Saved entries:

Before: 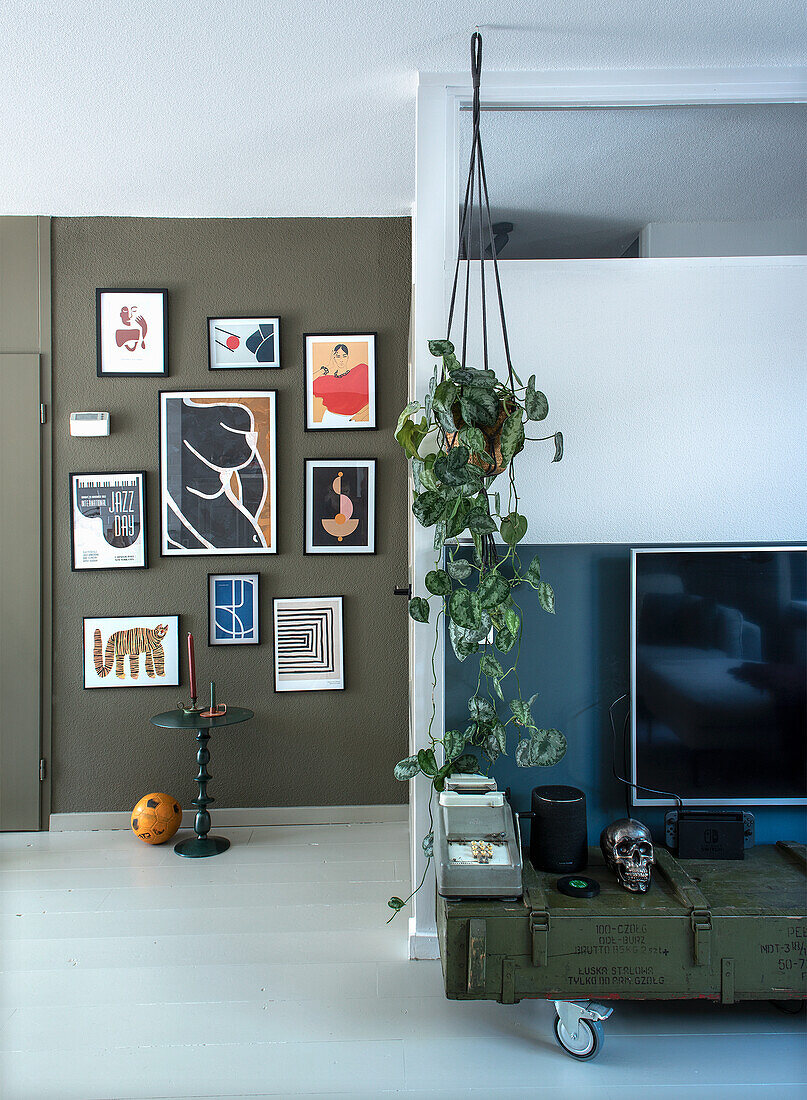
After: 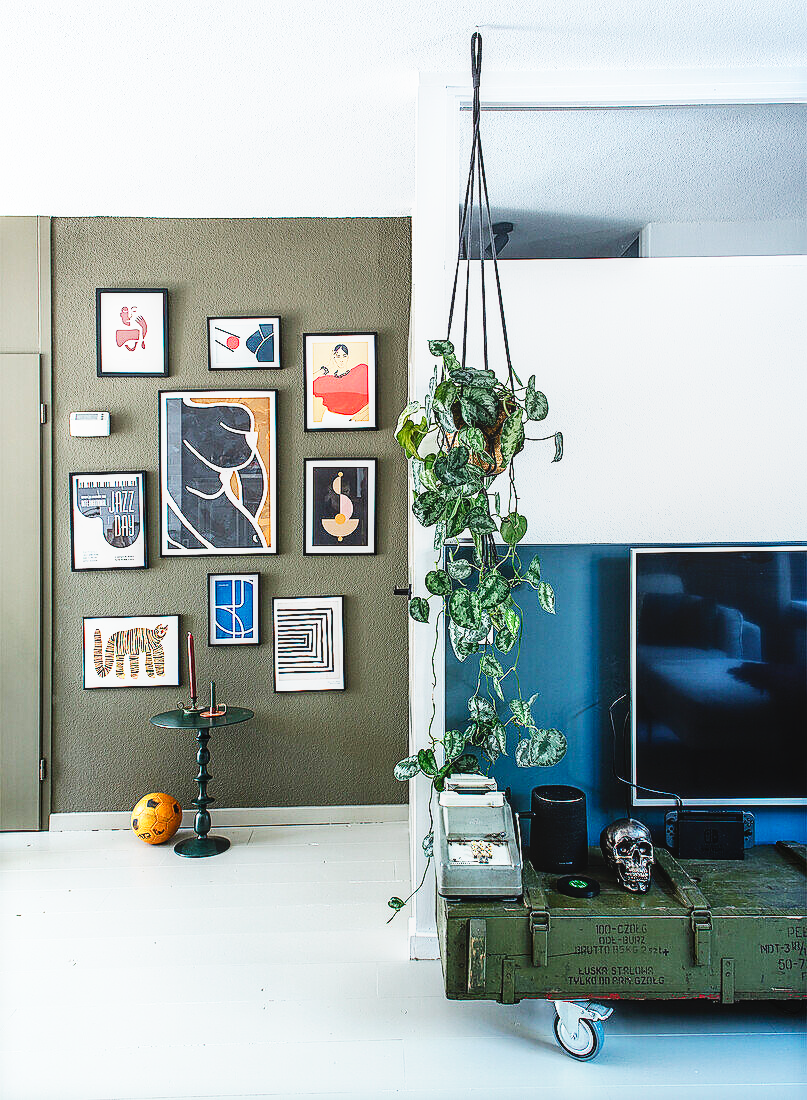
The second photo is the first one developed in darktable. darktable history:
sharpen: radius 1.84, amount 0.411, threshold 1.324
base curve: curves: ch0 [(0, 0) (0.007, 0.004) (0.027, 0.03) (0.046, 0.07) (0.207, 0.54) (0.442, 0.872) (0.673, 0.972) (1, 1)], preserve colors none
local contrast: detail 110%
exposure: exposure -0.111 EV, compensate exposure bias true, compensate highlight preservation false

WORK INSTRUCTIONS: Arrange the lines above as a numbered list, skipping any blank lines and leaving the pictures out.

SOLUTION FOR THIS TASK:
1. Before: 
2. After: 
3. The second photo is the first one developed in darktable. darktable history:
4. sharpen: radius 1.84, amount 0.411, threshold 1.324
5. base curve: curves: ch0 [(0, 0) (0.007, 0.004) (0.027, 0.03) (0.046, 0.07) (0.207, 0.54) (0.442, 0.872) (0.673, 0.972) (1, 1)], preserve colors none
6. local contrast: detail 110%
7. exposure: exposure -0.111 EV, compensate exposure bias true, compensate highlight preservation false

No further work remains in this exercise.